I'm trying to iteratively remove 2nd, 3rd... nth authors from citations in a document, where those citations are in the form (after some cleanup steps)
Straat, Ark, Sijtsma 2013, 75-99.
Nardulli, Peyton, Bajjalieh 2013, 139-192.
My strategy is, taking citations of the form AUTHOR1... AUTHORn-1 AUTHORn YEAR:
1) match AUTHORn-1 AUTHORn YEAR,
2) using a group replace, replace the matched substring with AUTHORn-1 YEAR, so that the overall citation becomes AUTHOR1... AUTHORn-1 YEAR.

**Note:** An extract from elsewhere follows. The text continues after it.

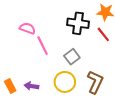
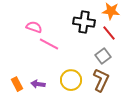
pink line: (43, 46) -> (49, 44), turned -36
gray square: (72, 57) -> (103, 56), moved

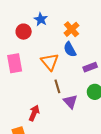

3) Then loop around and do it again until all that remains is AUTHOR1 YEAR. I've got ten iterations in here because I know there are no multi-author citations with more than ten people.
My code is as follows:
def multiAuthor(citestring):
longcite = r'([\s(][A-Z1][A-Za-z1]*-?[A-Za-z1]*),[\s(][A-Z1][A-Za-z1]*-?[A-Za-z1]*[ ,]?( \(?\d\d\d\d[a-z]?[\s.,)])'
for x in range(0, 10):
newstring = re.sub(longcite, '\g<1>\g<2>', citestring)
return(newstring)
this is called on a string of footnotes separated by newlines, and it works on the first iteration. For my two sample matches given above, it correctly returns:
Straat, Ark 2013, 75-99.
Nardulli, Peyton 2013, 139-192.
But that's it. It does not successfully carry out replacement on any loop beyond the first, and accordingly fails to strip away the second author.

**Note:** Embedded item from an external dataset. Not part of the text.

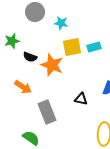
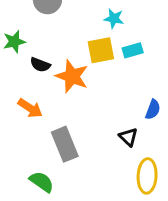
cyan star: (61, 23) -> (114, 19), moved
black triangle: (81, 99) -> (128, 137), moved, turned 32

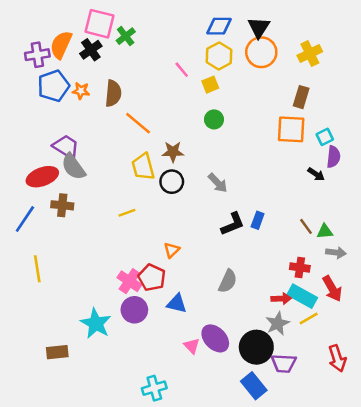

I've been debugging with regex101, but am officially stumped. The first iteration of the expression: https://www.regex101.com/r/jM2fF4/3 --- then after running the replacement, the regex on the second loop also matches, and ought to replace again: https://regex101.com/r/fZ1pX7/4
So I think my regex is right. Am I just missing something dumb and obvious? (I'm pretty new to python-land, but I've double and triple-checked my loop syntax, and I think it's right.)
Using python 3.
If you want to see it in action for yourself, I've also put a minimal runnable example (with spaces instead of newlines, but no diff) here: https://github.com/paultopia/stray-cites/blob/master/minimal-test.py
Save me, StackObi Wan, you're my only hope...?
Edit: I indeed was missing something obvious, see my self-answer below; leaving this up because it's probably a common oopsie.